• EXERCISE DIRECTIONS
The data that follows is to be copied exactly, with each image removed.

• RECORDS SUPPLIED
*** Block opens ***

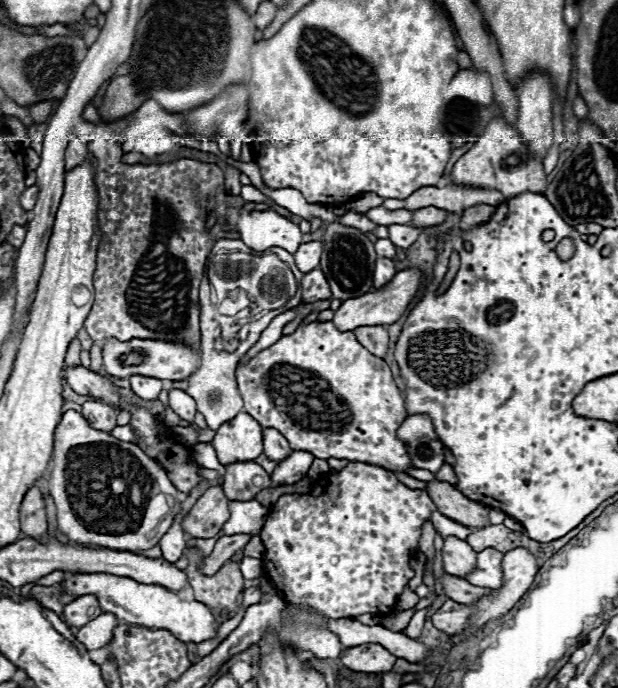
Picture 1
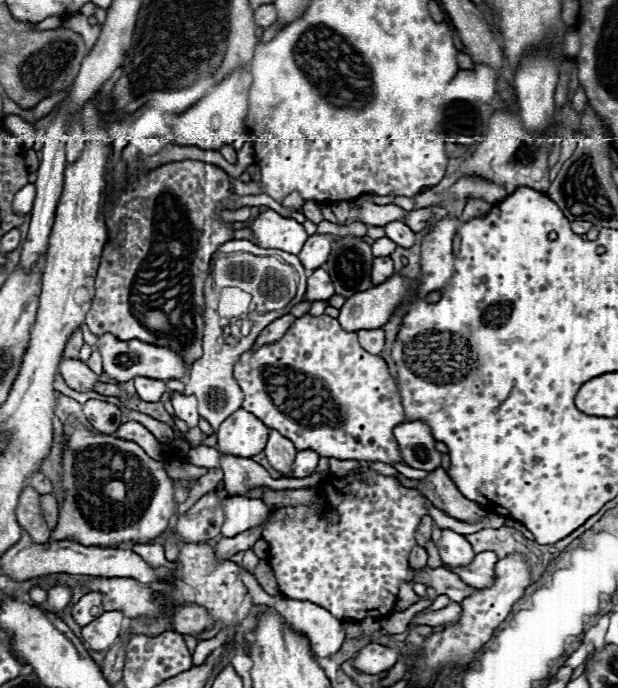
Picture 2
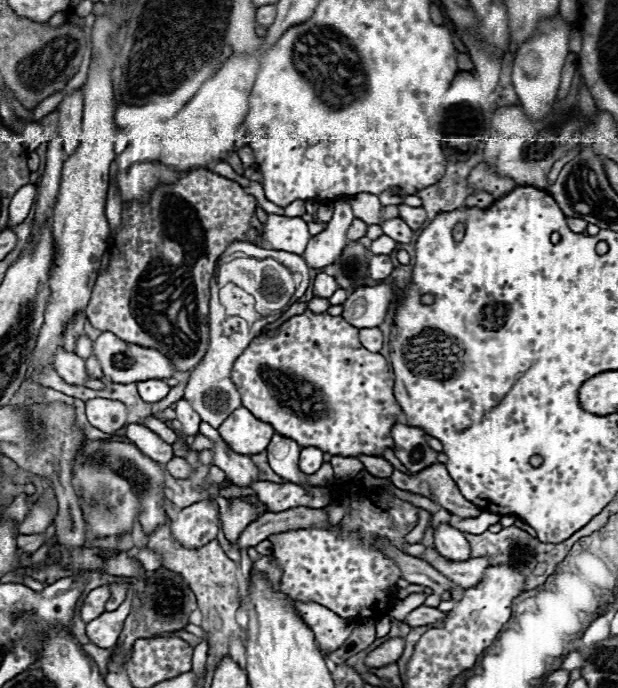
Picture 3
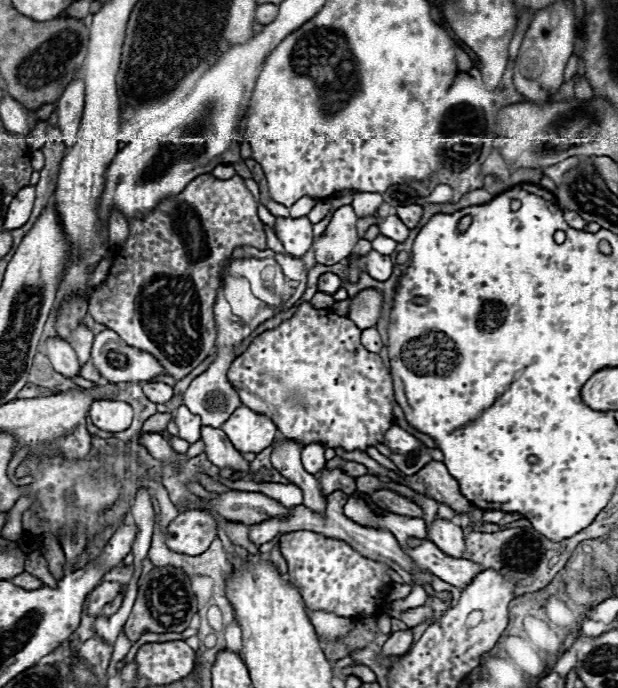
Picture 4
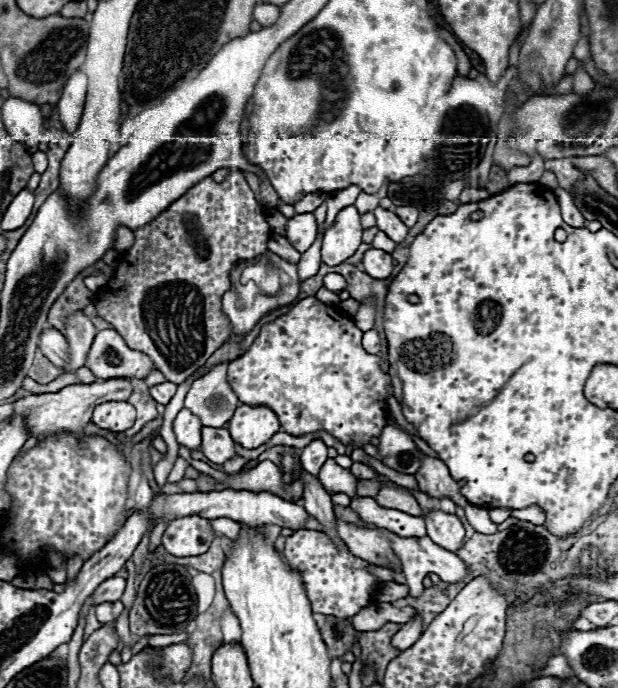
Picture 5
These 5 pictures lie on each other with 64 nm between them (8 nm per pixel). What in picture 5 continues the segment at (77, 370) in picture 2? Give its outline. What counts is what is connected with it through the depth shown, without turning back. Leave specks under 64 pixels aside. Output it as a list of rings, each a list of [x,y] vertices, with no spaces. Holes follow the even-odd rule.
[[[56,328],[42,330],[38,348],[54,366],[58,366],[58,368],[68,366],[68,344],[66,344],[66,338]]]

*** Block closes ***

• ANSWER BOX
Picture 1
Picture 2
Picture 3
Picture 4
Picture 5
These 5 pictures lie on each other with 64 nm between them (8 nm per pixel). What in picture 5 continues the segment at (77, 370) in picture 2? Give its outline. What counts is what is connected with it through the depth shown, without turning back. Leave specks under 64 pixels aside. Output it as a list of rings, each a list of [x,y] vertices, with no spaces. Holes follow the even-odd rule.
[[[56,328],[42,330],[38,348],[54,366],[58,366],[58,368],[68,366],[68,344],[66,344],[66,338]]]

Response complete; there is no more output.